Car dès que l’on parle d’autisme, le prisme par lequel on en parle façonne profondément ce qui peut être dit, entendu, reconnu. Ce que nous appelons ici “biais d’approche” n’est pas une simple divergence d’opinion, mais un cadre structurant du discours :
Le biais médical perçoit l’autisme comme un dysfonctionnement, un trouble à diagnostiquer, à corriger, voire à faire disparaître.
Le biais psychanalytique, toujours très influent en France, en fait un symptôme lié à une défaillance relationnelle, souvent parentale, niant ainsi les dimensions neurobiologiques et expérientielles.
Même le biais sociologique, plus ouvert, centré sur la notion de neurodiversité, peut parfois figer les personnes dans des catégories identitaires homogènes.
Ces visions coexistent, se contredisent parfois, et elles se répercutent dans les institutions, les médias, l’accompagnement. Elles participent à une cacophonie où les voix des personnes autistes sont trop souvent filtrées, récupérées ou ignorées. Pourtant, une autre voie est en train de s’ouvrir — une voie que nous empruntons chaque jour : celle des récits incarnés, de l’expression autonome, de la réappropriation critique et créative de nos réalités.
La parole des concerné·e·s : puissante et diversifiée
Depuis quelques années, une montée en puissance de la parole des personnes autistes bouleverse les cadres établis. Les concerné·e·s prennent la parole sur les réseaux sociaux, dans les livres, à travers des projets artistiques ou militants. Cette libération de la parole est salutaire, car elle permet enfin de faire entendre des récits vécus, nuancés, incarnés.
Cependant, toutes les voix ne s’équivalent pas : certains discours reproduisent des logiques problématiques, parfois même d’exclusion. Un exemple notable est celui de l’aspi-supremacisme, qui valorise une forme d’autisme dite "fonctionnelle", prétendument supérieure, et discrédite les personnes autistes avec des profils différents ou avec d’autres besoins. Ce courant, encore minoritaire mais visible, dévoie le mouvement de fierté autistique en l’opposant à l’inclusivité.

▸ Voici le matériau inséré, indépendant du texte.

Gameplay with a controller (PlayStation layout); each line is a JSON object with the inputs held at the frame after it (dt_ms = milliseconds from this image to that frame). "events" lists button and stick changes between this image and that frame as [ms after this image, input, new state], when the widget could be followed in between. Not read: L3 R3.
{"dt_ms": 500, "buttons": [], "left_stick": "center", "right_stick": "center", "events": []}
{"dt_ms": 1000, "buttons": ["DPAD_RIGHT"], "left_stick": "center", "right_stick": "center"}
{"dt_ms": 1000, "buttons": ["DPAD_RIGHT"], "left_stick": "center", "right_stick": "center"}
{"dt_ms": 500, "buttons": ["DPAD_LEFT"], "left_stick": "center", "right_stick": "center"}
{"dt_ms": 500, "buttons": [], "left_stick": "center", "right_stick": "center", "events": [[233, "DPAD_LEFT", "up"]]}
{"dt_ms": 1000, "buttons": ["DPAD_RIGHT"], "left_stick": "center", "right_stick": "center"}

Autodiagnostic : un empouvoirement plein de responsabilités
Alors que les personnes autistes peinent souvent à trouver leur place dans les parcours diagnostiques officiels, entre délais interminables et méconnaissance des profils dits "atypiques", beaucoup entament une démarche personnelle de compréhension. Un autre sujet souvent débattu est celui des autodiagnostics. Plutôt que de les rejeter, il faut comprendre ce qu’ils disent de notre société : un accès difficile, voire impossible, au diagnostic officiel ; une méconnaissance massive de l’autisme chez les femmes, les personnes racisées, les adultes. Dans ce contexte, l’autodiagnostic devient un outil d’exploration de soi, un acte de reconnaissance personnelle, un premier pas vers une communauté.
Nous l'affirmons, l’autodiag ne pose pas de problèmes, mais certains usages détournés le peuvent : quand il sert à invalider les autres, ou lorsqu’il alimente des discours simplificateurs et nuisibles. L’enjeu est donc de reconnaître cette démarche comme légitime tout en appelant à la responsabilité dans la manière de l’exprimer et de la partager.
Visibilité médiatique : focus sur les stéréotypes et le silence
Cette difficulté d’accès à une reconnaissance institutionnelle s’accompagne d’un autre obstacle majeur : celui des images renvoyées dans l’espace public. Malgré quelques avancées, la représentation de l’autisme dans les médias reste majoritairement stéréotypée. L’accent est mis sur les enfants autistes, souvent blancs, non verbaux ou au contraire surdoués ; les adultes sont invisibles, les femmes presque absentes, les vécus nuancés systématiquement gommés.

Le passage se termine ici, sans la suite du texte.